If are unable or unwilling to invest in an expensive piece of equipment, the EyeTribe might be for you. You would likely be able to use it in studies of fixation patterns, or simply to check if participants fixated in a study that requires them to look at a (central) point while covertly attending to peripheral stimuli. You might also be able to use it in studies of pupil size effects.
Do not use the EyeTribe if you want to investigate the properties of saccades, even if it’s their latencies (these are often used as an index of reaction time). The low (60 Hz) sampling rate is simply not enough to capture enough data points within a saccade, and it will introduce a large measurement error in saccadic latencies (so large that it will completely obscure any potential effects).
All of the results mentioned here are from a pre-print of a paper that I submitted to a peer-reviewed journal. The pre-print can be found on PeerJ PrePrints.

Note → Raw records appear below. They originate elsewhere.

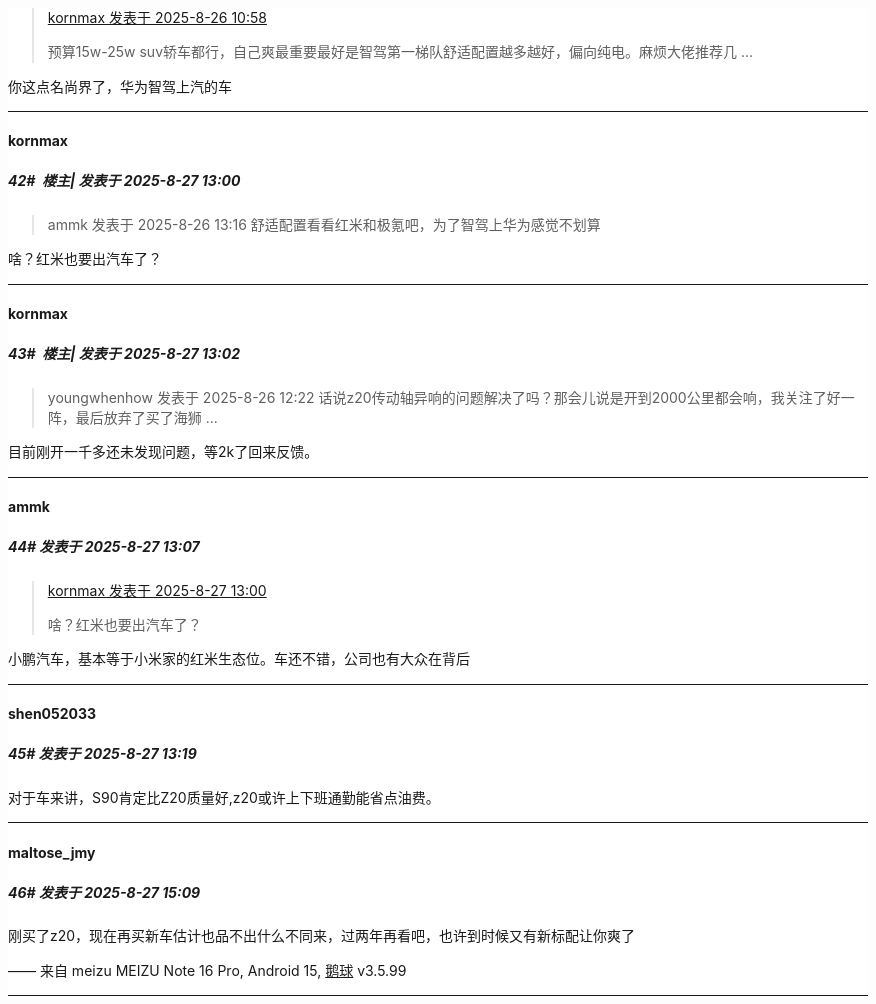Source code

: <blockquote><a href="httphttps://stage1st.com/2b/forum.php?mod=redirect&amp;goto=findpost&amp;pid=68322876&amp;ptid=2260247" target="_blank">kornmax 发表于 2025-8-26 10:58</a>

预算15w-25w suv轿车都行，自己爽最重要最好是智驾第一梯队舒适配置越多越好，偏向纯电。麻烦大佬推荐几 ...</blockquote>
你这点名尚界了，华为智驾上汽的车


*****

####  kornmax  
##### 42#         楼主| 发表于 2025-8-27 13:00

<blockquote>ammk 发表于 2025-8-26 13:16
舒适配置看看红米和极氪吧，为了智驾上华为感觉不划算</blockquote>
啥？红米也要出汽车了？


*****

####  kornmax  
##### 43#         楼主| 发表于 2025-8-27 13:02

<blockquote>youngwhenhow 发表于 2025-8-26 12:22
话说z20传动轴异响的问题解决了吗？那会儿说是开到2000公里都会响，我关注了好一阵，最后放弃了买了海狮 ...</blockquote>
目前刚开一千多还未发现问题，等2k了回来反馈。

*****

####  ammk  
##### 44#       发表于 2025-8-27 13:07

<blockquote><a href="httphttps://stage1st.com/2b/forum.php?mod=redirect&amp;goto=findpost&amp;pid=68328408&amp;ptid=2260247" target="_blank">kornmax 发表于 2025-8-27 13:00</a>

啥？红米也要出汽车了？</blockquote>
小鹏汽车，基本等于小米家的红米生态位。车还不错，公司也有大众在背后


*****

####  shen052033  
##### 45#       发表于 2025-8-27 13:19

对于车来讲，S90肯定比Z20质量好,z20或许上下班通勤能省点油费。


*****

####  maltose_jmy  
##### 46#       发表于 2025-8-27 15:09

刚买了z20，现在再买新车估计也品不出什么不同来，过两年再看吧，也许到时候又有新标配让你爽了

—— 来自 meizu MEIZU Note 16 Pro, Android 15, [鹅球](https://www.pgyer.com/GcUxKd4w) v3.5.99


*****
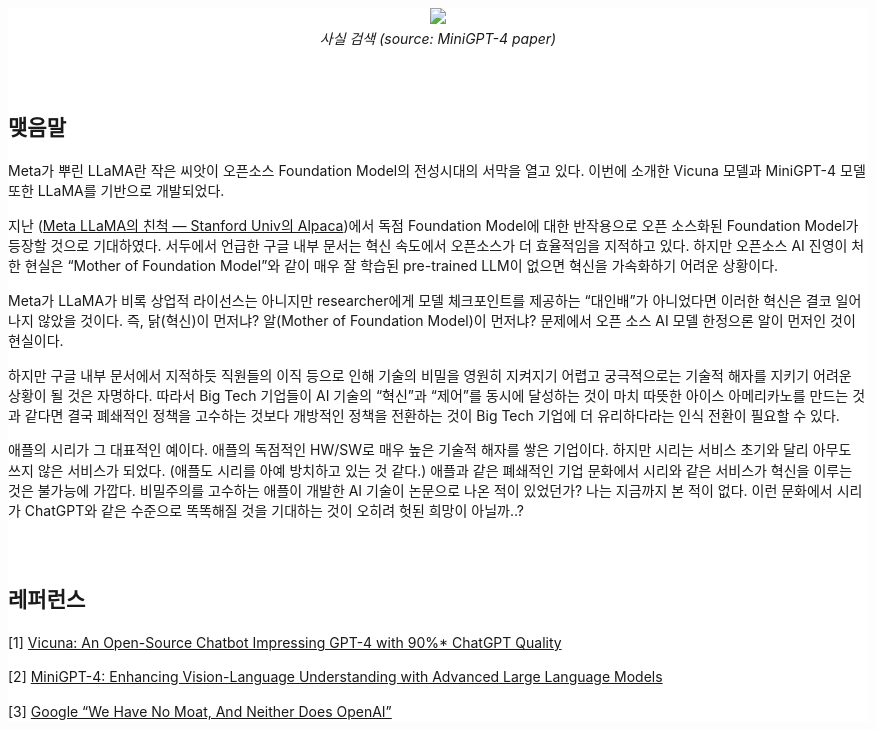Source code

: <p align="center">
  <img src="https://github.com/leechanwoo-kor/leechanwoo-kor.github.io/assets/55765292/c09280f0-9593-4dd8-b8e0-bc17a3f2467d"><br>
  <em>사실 검색 (source: MiniGPT-4 paper)</em>
</p>

<br>

## 맺음말

Meta가 뿌린 LLaMA란 작은 씨앗이 오픈소스 Foundation Model의 전성시대의 서막을 열고 있다. 이번에 소개한 Vicuna 모델과 MiniGPT-4 모델 또한 LLaMA를 기반으로 개발되었다.

지난 ([Meta LLaMA의 친척 — Stanford Univ의 Alpaca](https://leechanwoo-kor.github.io/llm/llamaalpaca/))에서 독점 Foundation Model에 대한 반작용으로 오픈 소스화된 Foundation Model가 등장할 것으로 기대하였다. 서두에서 언급한 구글 내부 문서는 혁신 속도에서 오픈소스가 더 효율적임을 지적하고 있다. 하지만 오픈소스 AI 진영이 처한 현실은 “Mother of Foundation Model”와 같이 매우 잘 학습된 pre-trained LLM이 없으면 혁신을 가속화하기 어려운 상황이다.

Meta가 LLaMA가 비록 상업적 라이선스는 아니지만 researcher에게 모델 체크포인트를 제공하는 “대인배”가 아니었다면 이러한 혁신은 결코 일어나지 않았을 것이다. 즉, 닭(혁신)이 먼저냐? 알(Mother of Foundation Model)이 먼저냐? 문제에서 오픈 소스 AI 모델 한정으론 알이 먼저인 것이 현실이다.

하지만 구글 내부 문서에서 지적하듯 직원들의 이직 등으로 인해 기술의 비밀을 영원히 지켜지기 어렵고 궁극적으로는 기술적 해자를 지키기 어려운 상황이 될 것은 자명하다. 따라서 Big Tech 기업들이 AI 기술의 “혁신”과 “제어”를 동시에 달성하는 것이 마치 따뜻한 아이스 아메리카노를 만드는 것과 같다면 결국 폐쇄적인 정책을 고수하는 것보다 개방적인 정책을 전환하는 것이 Big Tech 기업에 더 유리하다라는 인식 전환이 필요할 수 있다.

애플의 시리가 그 대표적인 예이다. 애플의 독점적인 HW/SW로 매우 높은 기술적 해자를 쌓은 기업이다. 하지만 시리는 서비스 초기와 달리 아무도 쓰지 않은 서비스가 되었다. (애플도 시리를 아예 방치하고 있는 것 같다.) 애플과 같은 폐쇄적인 기업 문화에서 시리와 같은 서비스가 혁신을 이루는 것은 불가능에 가깝다. 비밀주의를 고수하는 애플이 개발한 AI 기술이 논문으로 나온 적이 있었던가? 나는 지금까지 본 적이 없다. 이런 문화에서 시리가 ChatGPT와 같은 수준으로 똑똑해질 것을 기대하는 것이 오히려 헛된 희망이 아닐까..?

<br>

## 레퍼런스

[1] [Vicuna: An Open-Source Chatbot Impressing GPT-4 with 90%* ChatGPT Quality](https://lmsys.org/blog/2023-03-30-vicuna/)

[2] [MiniGPT-4: Enhancing Vision-Language Understanding with Advanced Large Language Models](https://arxiv.org/pdf/2304.10592.pdf)

[3] [Google “We Have No Moat, And Neither Does OpenAI”](https://www.semianalysis.com/p/google-we-have-no-moat-and-neither)
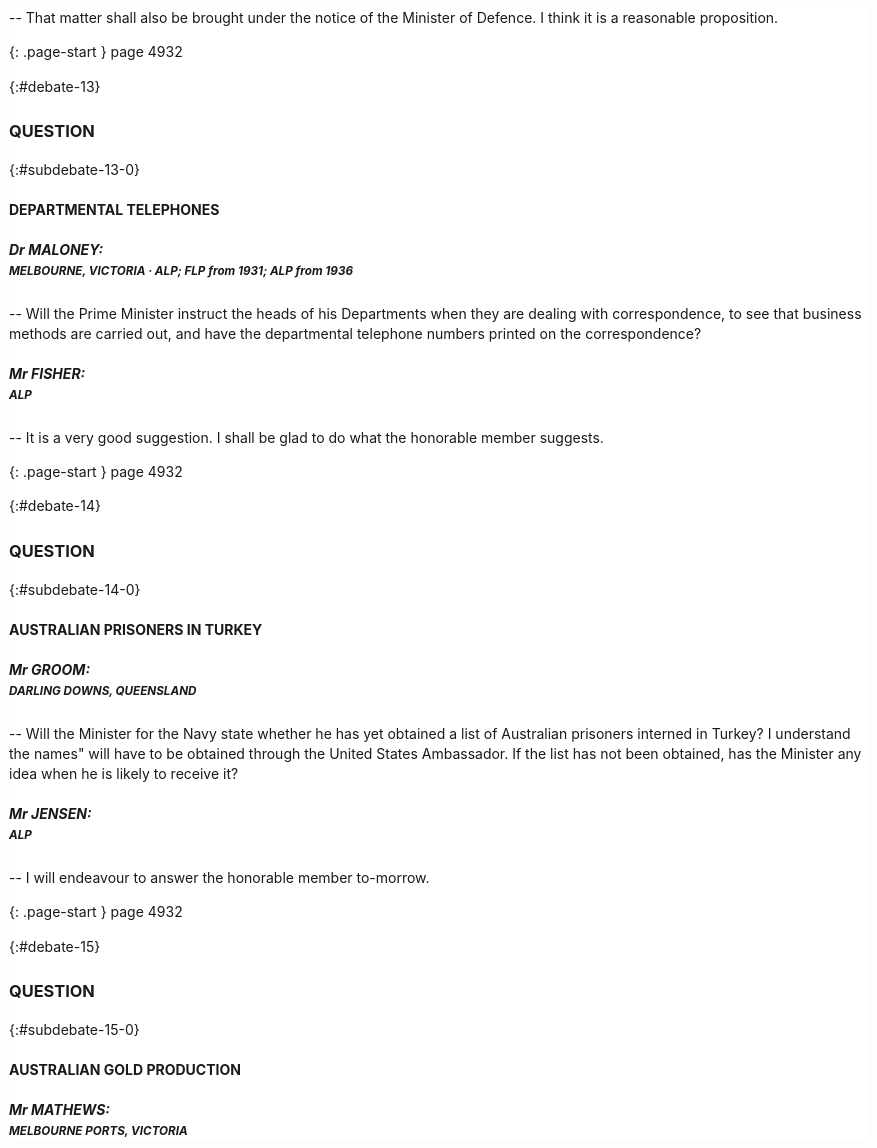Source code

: -- That matter shall also be brought under the notice of the Minister of Defence. I think it is a reasonable proposition. 

{: .page-start }
page 4932

{:#debate-13}
### QUESTION

{:#subdebate-13-0}
#### DEPARTMENTAL TELEPHONES

##### Dr MALONEY:<br><small class="text-muted">MELBOURNE, VICTORIA &middot; ALP; FLP from 1931; ALP from 1936</small>

-- Will the Prime Minister instruct the heads of his Departments when they are dealing with correspondence, to see that business methods are carried out, and have the departmental telephone numbers printed on the correspondence? 

##### Mr FISHER:<br><small class="text-muted">ALP</small>

-- It is a very good suggestion. I shall be glad to do what the honorable member suggests. 

{: .page-start }
page 4932

{:#debate-14}
### QUESTION

{:#subdebate-14-0}
#### AUSTRALIAN PRISONERS IN TURKEY

##### Mr GROOM:<br><small class="text-muted">DARLING DOWNS, QUEENSLAND</small>

-- Will the Minister for the Navy state whether he has yet obtained a list of Australian prisoners interned in Turkey? I understand the names" will have to be obtained through the United States Ambassador. If the list has not been obtained, has the Minister any idea when he is likely to receive it?  

##### Mr JENSEN:<br><small class="text-muted">ALP</small>

-- I will endeavour to answer the honorable member to-morrow. 

{: .page-start }
page 4932

{:#debate-15}
### QUESTION

{:#subdebate-15-0}
#### AUSTRALIAN GOLD PRODUCTION

##### Mr MATHEWS:<br><small class="text-muted">MELBOURNE PORTS, VICTORIA</small>
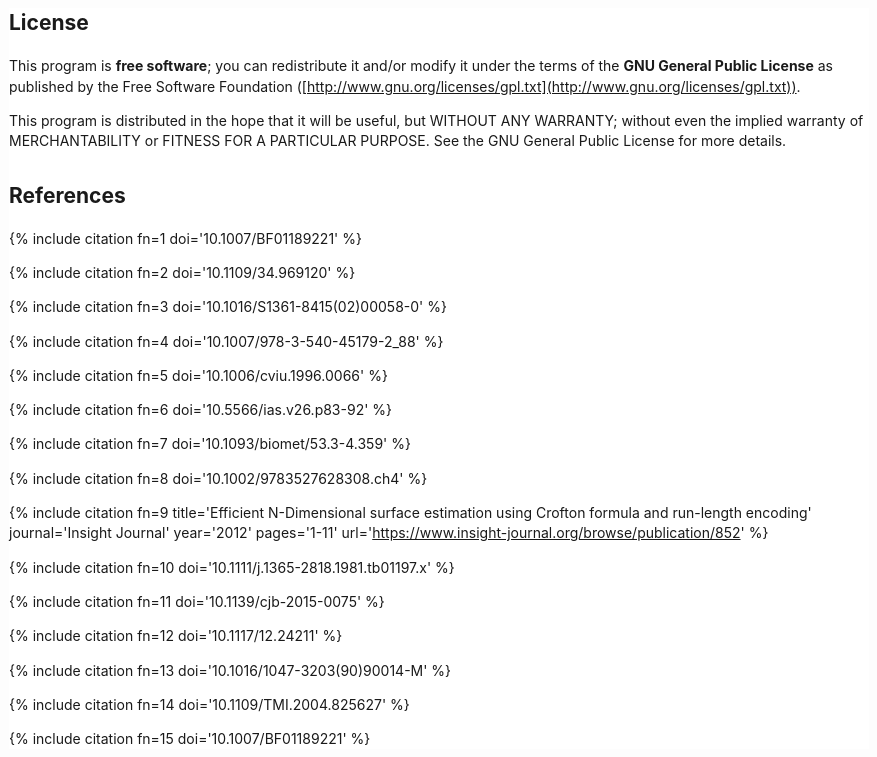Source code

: ## License

This program is **free software**; you can redistribute it and/or modify it under the terms of the **GNU General Public License** as published by the Free Software Foundation ([http://www.gnu.org/licenses/gpl.txt](http://www.gnu.org/licenses/gpl.txt)).

This program is distributed in the hope that it will be useful, but WITHOUT ANY WARRANTY; without even the implied warranty of MERCHANTABILITY or FITNESS FOR A PARTICULAR PURPOSE. See the GNU General Public License for more details.

## References

{% include citation fn=1 doi='10.1007/BF01189221' %}

{% include citation fn=2 doi='10.1109/34.969120' %}

{% include citation fn=3 doi='10.1016/S1361-8415(02)00058-0' %}

{% include citation fn=4 doi='10.1007/978-3-540-45179-2_88' %}

{% include citation fn=5 doi='10.1006/cviu.1996.0066' %}

{% include citation fn=6 doi='10.5566/ias.v26.p83-92' %}

{% include citation fn=7 doi='10.1093/biomet/53.3-4.359' %}

{% include citation fn=8 doi='10.1002/9783527628308.ch4' %}

{% include citation fn=9 title='Efficient N-Dimensional surface estimation using Crofton formula and run-length encoding' journal='Insight Journal' year='2012' pages='1-11' url='https://www.insight-journal.org/browse/publication/852' %} 

{% include citation fn=10 doi='10.1111/j.1365-2818.1981.tb01197.x' %}

{% include citation fn=11 doi='10.1139/cjb-2015-0075' %}

{% include citation fn=12 doi='10.1117/12.24211' %}

{% include citation fn=13 doi='10.1016/1047-3203(90)90014-M' %}

{% include citation fn=14 doi='10.1109/TMI.2004.825627' %}

{% include citation fn=15 doi='10.1007/BF01189221' %}
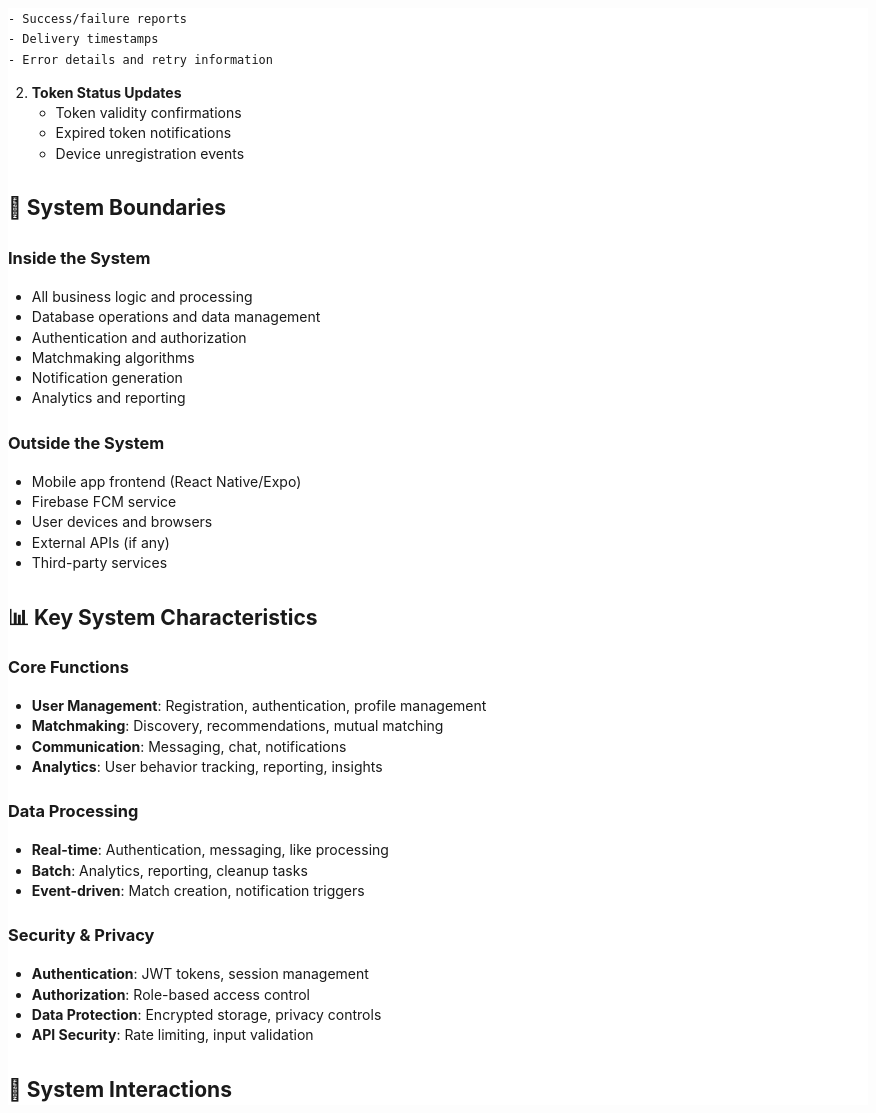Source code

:     - Success/failure reports
    - Delivery timestamps
    - Error details and retry information

2. **Token Status Updates**
    - Token validity confirmations
    - Expired token notifications
    - Device unregistration events

## 🎯 **System Boundaries**

### **Inside the System**

-   All business logic and processing
-   Database operations and data management
-   Authentication and authorization
-   Matchmaking algorithms
-   Notification generation
-   Analytics and reporting

### **Outside the System**

-   Mobile app frontend (React Native/Expo)
-   Firebase FCM service
-   User devices and browsers
-   External APIs (if any)
-   Third-party services

## 📊 **Key System Characteristics**

### **Core Functions**

-   **User Management**: Registration, authentication, profile management
-   **Matchmaking**: Discovery, recommendations, mutual matching
-   **Communication**: Messaging, chat, notifications
-   **Analytics**: User behavior tracking, reporting, insights

### **Data Processing**

-   **Real-time**: Authentication, messaging, like processing
-   **Batch**: Analytics, reporting, cleanup tasks
-   **Event-driven**: Match creation, notification triggers

### **Security & Privacy**

-   **Authentication**: JWT tokens, session management
-   **Authorization**: Role-based access control
-   **Data Protection**: Encrypted storage, privacy controls
-   **API Security**: Rate limiting, input validation

## 🔄 **System Interactions**
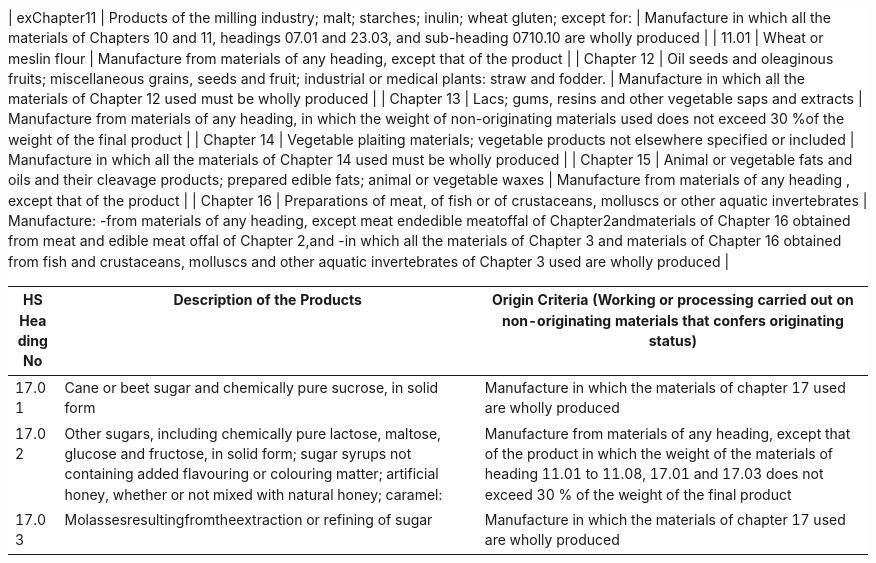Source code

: | exChapter11     | Products of the milling industry; malt; starches; inulin; wheat gluten; except for:                                     | Manufacture in which all the materials of Chapters 10 and 11, headings 07.01 and 23.03, and sub-heading 0710.10 are wholly produced                                                                                                                                                                                                                                  |
| 11.01           | Wheat or meslin flour                                                                                                   | Manufacture from materials of any heading, except that of the product                                                                                                                                                                                                                                                                                                |
| Chapter 12      | Oil seeds and oleaginous fruits; miscellaneous grains, seeds and fruit; industrial or medical plants: straw and fodder. | Manufacture in which all the materials of Chapter 12 used must be wholly produced                                                                                                                                                                                                                                                                                    |
| Chapter 13      | Lacs; gums, resins and other vegetable saps and extracts                                                                | Manufacture from materials of any heading, in which the weight of non-originating materials used does not exceed 30 %of the weight of the final product                                                                                                                                                                                                              |
| Chapter 14      | Vegetable plaiting materials; vegetable products not elsewhere specified or included                                    | Manufacture in which all the materials of Chapter 14 used must be wholly produced                                                                                                                                                                                                                                                                                    |
| Chapter 15      | Animal or vegetable fats and oils and their cleavage products; prepared edible fats; animal or vegetable waxes          | Manufacture from materials of any heading , except that of the product                                                                                                                                                                                                                                                                                               |
| Chapter 16      | Preparations of meat, of fish or of crustaceans, molluscs or other aquatic invertebrates                                | Manufacture: -from materials of any heading, except meat endedible meatoffal of Chapter2andmaterials of Chapter 16 obtained from meat and edible meat offal of Chapter 2,and -in which all the materials of Chapter 3 and materials of Chapter 16 obtained from fish and crustaceans, molluscs and other aquatic invertebrates of Chapter 3 used are wholly produced |

| HS Heading No   | Description of the Products                                                                                                                                                                                                          | Origin Criteria (Working or processing carried out on non-originating materials that confers originating status)                                                                                              |
|-----------------|--------------------------------------------------------------------------------------------------------------------------------------------------------------------------------------------------------------------------------------|---------------------------------------------------------------------------------------------------------------------------------------------------------------------------------------------------------------|
| 17.01           | Cane or beet sugar and chemically pure sucrose, in solid form                                                                                                                                                                        | Manufacture in which the materials of chapter 17 used are wholly produced                                                                                                                                     |
| 17.02           | Other sugars, including chemically pure lactose, maltose, glucose and fructose, in solid form; sugar syrups not containing added flavouring or colouring matter; artificial honey, whether or not mixed with natural honey; caramel: | Manufacture from materials of any heading, except that of the product in which the weight of the materials of heading 11.01 to 11.08, 17.01 and 17.03 does not exceed 30 % of the weight of the final product |
| 17.03           | Molassesresultingfromtheextraction or refining of sugar                                                                                                                                                                              | Manufacture in which the materials of chapter 17 used are wholly produced                                                                                                                                     |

Keep in mind, though, that it has not completely gone through the process of peer review yet!
To be honest, I kind of dropped the ball on this one after a stupendously long review #2, with LOTS of irrelevant details. I did not have the time to reply and respond, so the manuscript is currently collecting dust in my TODO pile… If you read this and have an EyeTribe and some time, you are very welcome to run a comparison study (the scripts are on my GitHub page) between the EyeTribe and some other device. I would welcome any co-authors on the study!